**Work required**
Each entry below is to be restated word for word, with no pictures carried over.

**The data**
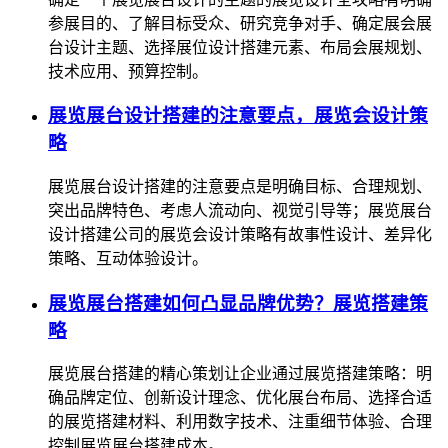
参展目的、了解目标受众、研究竞争对手、确定展会展
台设计主题、选择展位设计搭建元素、布局会展规划、
技术应用、预算控制。
展览展台设计搭建的注意要点，展览会设计策
略
展览展台设计搭建的注意要点是明确目标、合理规划、
突出品牌特色、考虑人流动向、视觉引导等；展览展台
设计搭建公司的展览会设计策略有故事性设计、差异化
策略、互动体验设计。
展览展台搭建如何凸显品牌优势？展览搭建策
略
展览展台搭建的精心策划让企业通过展览搭建策略：明
确品牌定位、创新设计理念、优化展台布局、选择合适
的展览搭建材料、利用数字技术、注重细节体验、合理
控制展览展台搭建成本。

**Answer below**
参展目的、了解目标受众、研究竞争对手、确定展会展
台设计主题、选择展位设计搭建元素、布局会展规划、
技术应用、预算控制。
展览展台设计搭建的注意要点，展览会设计策
略
展览展台设计搭建的注意要点是明确目标、合理规划、
突出品牌特色、考虑人流动向、视觉引导等；展览展台
设计搭建公司的展览会设计策略有故事性设计、差异化
策略、互动体验设计。
展览展台搭建如何凸显品牌优势？展览搭建策
略
展览展台搭建的精心策划让企业通过展览搭建策略：明
确品牌定位、创新设计理念、优化展台布局、选择合适
的展览搭建材料、利用数字技术、注重细节体验、合理
控制展览展台搭建成本。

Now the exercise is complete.